INFORMATION GIVEN:
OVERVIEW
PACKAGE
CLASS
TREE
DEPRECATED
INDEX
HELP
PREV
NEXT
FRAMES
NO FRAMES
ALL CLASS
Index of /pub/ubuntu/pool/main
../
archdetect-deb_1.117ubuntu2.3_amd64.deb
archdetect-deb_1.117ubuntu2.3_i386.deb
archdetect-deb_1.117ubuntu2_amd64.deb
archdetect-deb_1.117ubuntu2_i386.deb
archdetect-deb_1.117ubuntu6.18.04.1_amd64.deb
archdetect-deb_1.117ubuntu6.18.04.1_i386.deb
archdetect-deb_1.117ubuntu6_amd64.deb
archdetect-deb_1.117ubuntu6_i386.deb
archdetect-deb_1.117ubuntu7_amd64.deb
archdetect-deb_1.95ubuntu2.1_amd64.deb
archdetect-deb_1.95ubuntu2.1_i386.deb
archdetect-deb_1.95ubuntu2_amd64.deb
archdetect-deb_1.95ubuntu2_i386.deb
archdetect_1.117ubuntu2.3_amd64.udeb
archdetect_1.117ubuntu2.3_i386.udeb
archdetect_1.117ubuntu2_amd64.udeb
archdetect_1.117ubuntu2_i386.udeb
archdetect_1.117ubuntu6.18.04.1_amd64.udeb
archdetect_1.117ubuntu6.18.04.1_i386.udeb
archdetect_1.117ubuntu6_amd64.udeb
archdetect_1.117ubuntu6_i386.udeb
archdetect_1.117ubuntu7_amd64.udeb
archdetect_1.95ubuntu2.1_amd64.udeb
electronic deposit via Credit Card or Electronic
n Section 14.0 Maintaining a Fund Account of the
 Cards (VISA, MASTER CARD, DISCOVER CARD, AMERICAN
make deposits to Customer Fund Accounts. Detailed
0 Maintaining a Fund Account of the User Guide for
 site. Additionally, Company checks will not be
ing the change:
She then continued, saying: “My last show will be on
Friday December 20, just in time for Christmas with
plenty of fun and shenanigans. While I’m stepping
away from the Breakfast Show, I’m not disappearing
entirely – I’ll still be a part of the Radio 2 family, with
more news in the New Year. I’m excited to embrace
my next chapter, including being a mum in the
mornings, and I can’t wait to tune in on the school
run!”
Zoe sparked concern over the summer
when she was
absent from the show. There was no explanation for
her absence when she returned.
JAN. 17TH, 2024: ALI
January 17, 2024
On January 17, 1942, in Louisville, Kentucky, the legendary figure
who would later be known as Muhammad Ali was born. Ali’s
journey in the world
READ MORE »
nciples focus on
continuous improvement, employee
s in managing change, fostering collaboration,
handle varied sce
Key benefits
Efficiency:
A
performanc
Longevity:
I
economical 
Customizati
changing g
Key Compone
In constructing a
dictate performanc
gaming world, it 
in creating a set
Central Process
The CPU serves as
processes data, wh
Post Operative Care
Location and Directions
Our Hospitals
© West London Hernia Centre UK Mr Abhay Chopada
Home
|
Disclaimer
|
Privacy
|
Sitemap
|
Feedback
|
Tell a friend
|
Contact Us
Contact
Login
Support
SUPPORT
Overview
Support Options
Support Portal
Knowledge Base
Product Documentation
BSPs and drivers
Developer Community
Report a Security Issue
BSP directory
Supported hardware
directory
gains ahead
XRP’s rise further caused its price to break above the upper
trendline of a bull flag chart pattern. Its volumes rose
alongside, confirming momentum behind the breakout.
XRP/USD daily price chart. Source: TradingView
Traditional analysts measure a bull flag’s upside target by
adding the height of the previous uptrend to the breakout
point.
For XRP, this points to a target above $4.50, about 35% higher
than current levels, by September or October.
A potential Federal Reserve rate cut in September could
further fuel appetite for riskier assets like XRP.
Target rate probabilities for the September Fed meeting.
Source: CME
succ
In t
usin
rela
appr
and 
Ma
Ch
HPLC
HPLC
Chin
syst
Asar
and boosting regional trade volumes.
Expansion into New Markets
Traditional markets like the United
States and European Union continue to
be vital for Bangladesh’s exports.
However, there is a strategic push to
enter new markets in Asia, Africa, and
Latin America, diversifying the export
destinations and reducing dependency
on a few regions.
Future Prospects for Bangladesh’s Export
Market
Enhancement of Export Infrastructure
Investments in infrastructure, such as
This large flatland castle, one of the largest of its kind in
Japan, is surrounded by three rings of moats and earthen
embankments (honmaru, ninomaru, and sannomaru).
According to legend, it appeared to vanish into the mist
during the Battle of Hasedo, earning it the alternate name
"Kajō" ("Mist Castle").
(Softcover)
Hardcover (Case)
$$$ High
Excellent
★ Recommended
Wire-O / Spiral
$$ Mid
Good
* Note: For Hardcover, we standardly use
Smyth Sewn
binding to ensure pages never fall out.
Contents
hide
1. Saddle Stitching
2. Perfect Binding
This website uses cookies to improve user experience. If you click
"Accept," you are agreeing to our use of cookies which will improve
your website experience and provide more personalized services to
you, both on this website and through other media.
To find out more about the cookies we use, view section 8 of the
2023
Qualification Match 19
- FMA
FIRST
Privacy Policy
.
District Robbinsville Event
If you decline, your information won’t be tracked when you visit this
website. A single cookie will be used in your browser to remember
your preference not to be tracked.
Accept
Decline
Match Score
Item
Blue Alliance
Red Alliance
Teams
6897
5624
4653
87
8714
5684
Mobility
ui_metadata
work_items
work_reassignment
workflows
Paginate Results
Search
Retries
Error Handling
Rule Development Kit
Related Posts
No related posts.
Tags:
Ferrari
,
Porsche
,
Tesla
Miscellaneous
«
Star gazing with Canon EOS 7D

WHAT THE TASK ASKS:
Reproduce the material while keeping each line exactly as it was written.

TASK SOLUTION:
OVERVIEW
PACKAGE
CLASS
TREE
DEPRECATED
INDEX
HELP
PREV
NEXT
FRAMES
NO FRAMES
ALL CLASS
Index of /pub/ubuntu/pool/main
../
archdetect-deb_1.117ubuntu2.3_amd64.deb
archdetect-deb_1.117ubuntu2.3_i386.deb
archdetect-deb_1.117ubuntu2_amd64.deb
archdetect-deb_1.117ubuntu2_i386.deb
archdetect-deb_1.117ubuntu6.18.04.1_amd64.deb
archdetect-deb_1.117ubuntu6.18.04.1_i386.deb
archdetect-deb_1.117ubuntu6_amd64.deb
archdetect-deb_1.117ubuntu6_i386.deb
archdetect-deb_1.117ubuntu7_amd64.deb
archdetect-deb_1.95ubuntu2.1_amd64.deb
archdetect-deb_1.95ubuntu2.1_i386.deb
archdetect-deb_1.95ubuntu2_amd64.deb
archdetect-deb_1.95ubuntu2_i386.deb
archdetect_1.117ubuntu2.3_amd64.udeb
archdetect_1.117ubuntu2.3_i386.udeb
archdetect_1.117ubuntu2_amd64.udeb
archdetect_1.117ubuntu2_i386.udeb
archdetect_1.117ubuntu6.18.04.1_amd64.udeb
archdetect_1.117ubuntu6.18.04.1_i386.udeb
archdetect_1.117ubuntu6_amd64.udeb
archdetect_1.117ubuntu6_i386.udeb
archdetect_1.117ubuntu7_amd64.udeb
archdetect_1.95ubuntu2.1_amd64.udeb
electronic deposit via Credit Card or Electronic
n Section 14.0 Maintaining a Fund Account of the
 Cards (VISA, MASTER CARD, DISCOVER CARD, AMERICAN
make deposits to Customer Fund Accounts. Detailed
0 Maintaining a Fund Account of the User Guide for
 site. Additionally, Company checks will not be
ing the change:
She then continued, saying: “My last show will be on
Friday December 20, just in time for Christmas with
plenty of fun and shenanigans. While I’m stepping
away from the Breakfast Show, I’m not disappearing
entirely – I’ll still be a part of the Radio 2 family, with
more news in the New Year. I’m excited to embrace
my next chapter, including being a mum in the
mornings, and I can’t wait to tune in on the school
run!”
Zoe sparked concern over the summer
when she was
absent from the show. There was no explanation for
her absence when she returned.
JAN. 17TH, 2024: ALI
January 17, 2024
On January 17, 1942, in Louisville, Kentucky, the legendary figure
who would later be known as Muhammad Ali was born. Ali’s
journey in the world
READ MORE »
nciples focus on
continuous improvement, employee
s in managing change, fostering collaboration,
handle varied sce
Key benefits
Efficiency:
A
performanc
Longevity:
I
economical 
Customizati
changing g
Key Compone
In constructing a
dictate performanc
gaming world, it 
in creating a set
Central Process
The CPU serves as
processes data, wh
Post Operative Care
Location and Directions
Our Hospitals
© West London Hernia Centre UK Mr Abhay Chopada
Home
|
Disclaimer
|
Privacy
|
Sitemap
|
Feedback
|
Tell a friend
|
Contact Us
Contact
Login
Support
SUPPORT
Overview
Support Options
Support Portal
Knowledge Base
Product Documentation
BSPs and drivers
Developer Community
Report a Security Issue
BSP directory
Supported hardware
directory
gains ahead
XRP’s rise further caused its price to break above the upper
trendline of a bull flag chart pattern. Its volumes rose
alongside, confirming momentum behind the breakout.
XRP/USD daily price chart. Source: TradingView
Traditional analysts measure a bull flag’s upside target by
adding the height of the previous uptrend to the breakout
point.
For XRP, this points to a target above $4.50, about 35% higher
than current levels, by September or October.
A potential Federal Reserve rate cut in September could
further fuel appetite for riskier assets like XRP.
Target rate probabilities for the September Fed meeting.
Source: CME
succ
In t
usin
rela
appr
and 
Ma
Ch
HPLC
HPLC
Chin
syst
Asar
and boosting regional trade volumes.
Expansion into New Markets
Traditional markets like the United
States and European Union continue to
be vital for Bangladesh’s exports.
However, there is a strategic push to
enter new markets in Asia, Africa, and
Latin America, diversifying the export
destinations and reducing dependency
on a few regions.
Future Prospects for Bangladesh’s Export
Market
Enhancement of Export Infrastructure
Investments in infrastructure, such as
This large flatland castle, one of the largest of its kind in
Japan, is surrounded by three rings of moats and earthen
embankments (honmaru, ninomaru, and sannomaru).
According to legend, it appeared to vanish into the mist
during the Battle of Hasedo, earning it the alternate name
"Kajō" ("Mist Castle").
(Softcover)
Hardcover (Case)
$$$ High
Excellent
★ Recommended
Wire-O / Spiral
$$ Mid
Good
* Note: For Hardcover, we standardly use
Smyth Sewn
binding to ensure pages never fall out.
Contents
hide
1. Saddle Stitching
2. Perfect Binding
This website uses cookies to improve user experience. If you click
"Accept," you are agreeing to our use of cookies which will improve
your website experience and provide more personalized services to
you, both on this website and through other media.
To find out more about the cookies we use, view section 8 of the
2023
Qualification Match 19
- FMA
FIRST
Privacy Policy
.
District Robbinsville Event
If you decline, your information won’t be tracked when you visit this
website. A single cookie will be used in your browser to remember
your preference not to be tracked.
Accept
Decline
Match Score
Item
Blue Alliance
Red Alliance
Teams
6897
5624
4653
87
8714
5684
Mobility
ui_metadata
work_items
work_reassignment
workflows
Paginate Results
Search
Retries
Error Handling
Rule Development Kit
Related Posts
No related posts.
Tags:
Ferrari
,
Porsche
,
Tesla
Miscellaneous
«
Star gazing with Canon EOS 7D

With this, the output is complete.